Big businesses are taking stock of organizational structures which are usually associated with start-ups in a bid to maintain a competitive edge.
As such, many notable corporates launching their own accelerator programs across Europe.
A start-up accelerator is comprised of a number of small, young companies, which receive funding and mentoring, typically within a shared physical space. For start-ups, participating in an accelerator program not only boosts funding resources, but also provides valuable connections with potential investors, buyers, and partners. For more established companies, however, setting up and funding an accelerator can add a dynamic operational layer.
“Essentially, this is a more dispersed structure of business,” explains Tom Carroll, Head of EMEA Corporate Research at JLL. “The digital age has ushered in greater mobility, a rise in freelance culture and an entrepreneurial spirit among the generation now entering the workforce. Together, these forces have contributed to a decentralization of ideas.
“Larger organizations are not always best placed to innovate from within. They are realizing the need to embrace technology-led start-ups that are disrupting so many industries,” he adds.
Accelerating towards the future
From travel to finance to real estate, established businesses are embracing accelerator programs.
Barclays launched Rise in New York in 2015. Billed as a “physical and virtual global community for fintech innovation,” the program has since spread to seven cities, including three in Europe: London, Manchester and Vilnius. Rise also houses the Barclays Accelerator, a competitive 13-week program designed to push forward the brightest innovations in fintech.
For Barclays, this collaboration offers the ability to buy into specific technologies or successful ideas.
IBM’s Alpha Zone accelerator, based in Israel, focuses on start-ups with expertise in Big Data Analytics, Cloud, Mobile, Security, Internet of Things, Machine learning and AI across industries from travel to media and Telco.
In the travel industry, Lufthansa led the way in 2014 with their Innovation Hub, which was conceived as a “start-up within the company.” Aiming to move decentralized innovation into the core business, the program focuses on customer experience as well as aviation technology, and incorporates airline staff alongside selected start-ups.
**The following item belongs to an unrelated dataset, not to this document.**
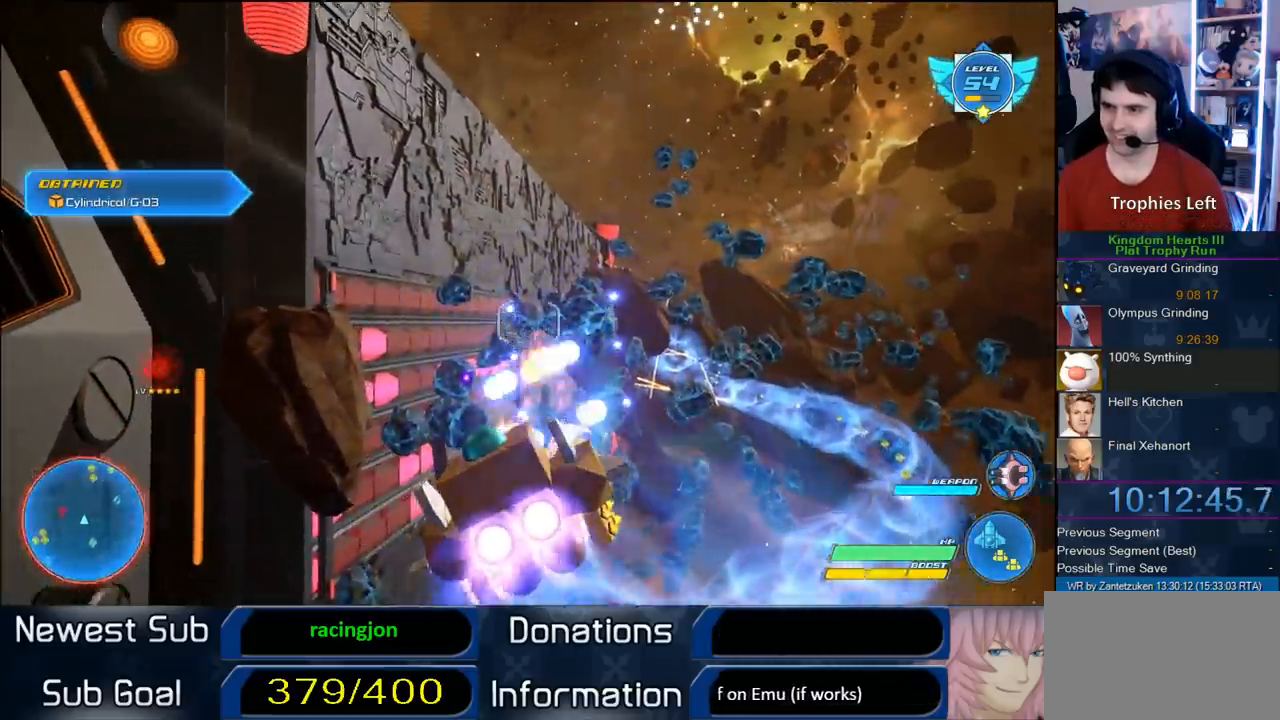
{"buttons": ["R2"], "left_stick": "down-right", "right_stick": "center", "events": [[67, "left_stick", "up"], [167, "left_stick", "center"], [217, "left_stick", "down-right"]]}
With plans to invest 500 million Euros by 2020, the Innovation Hub has already given birth to the likes of travel concierge service Mission Control, and pan-airline online check-in platform AirlineCheckins.
Similarly, Airbus, based in the south of France, launched the Airbus BizLab in 2015 and continues to offer six-month programs in aerospace. Start-ups benefit from the expertise of Airbus’ own ‘intrapreneurs’ while small companies can experience what it takes to work in and with a large group.
The new business club
While many of the accelerator programs are based in-house, others are housed in purpose-built developments. Level 39 at Canary Wharf is Europe’s largest technology accelerator, mixing space for accelerator programmes, including those run by Accenture, UBS, Intel and D’assault Systemes with individual start-ups – many in the finance, retail, and cyber-security sectors.
For many fledgling companies that struggle to find space because they lack established credit records or cannot commit to long lease lengths, corporate-backed start-up accelerators can be a viable solution. “There’s an opportunity to adapt to the format in a much less risky environment,” says Carroll, “thanks to the involvement of more established and experienced businesses.”
Accelerators – and their ways of working – are having a far reaching impact on the wider business world, including how companies manage their office space.
“In leveraging accelerators, businesses are driving innovation in a variety of ways,” says Carroll. It’s not just about the forward-thinking ideas that come out of accelerators, it’s also about creating collaborative workspaces that provide the right environment for people to develop new innovations. And with the benefits of a collaborative workplace becoming clear, it’s in turn putting pressure on landlords and investors to change the way they think about the physical space of the office.
According to JLL’s recent Workplace, Reworked report, workspace should offer a mix of designated working areas and hot desks, along with spaces dedicated to community and socialising, in order to nurture innovation. “These are open, collaborative locations that facilitate the exchange of ideas and allow different organizations to work together,” Carroll explains.
Indeed, in the modern workplace, innovation and collaboration increasingly go hand-in-hand.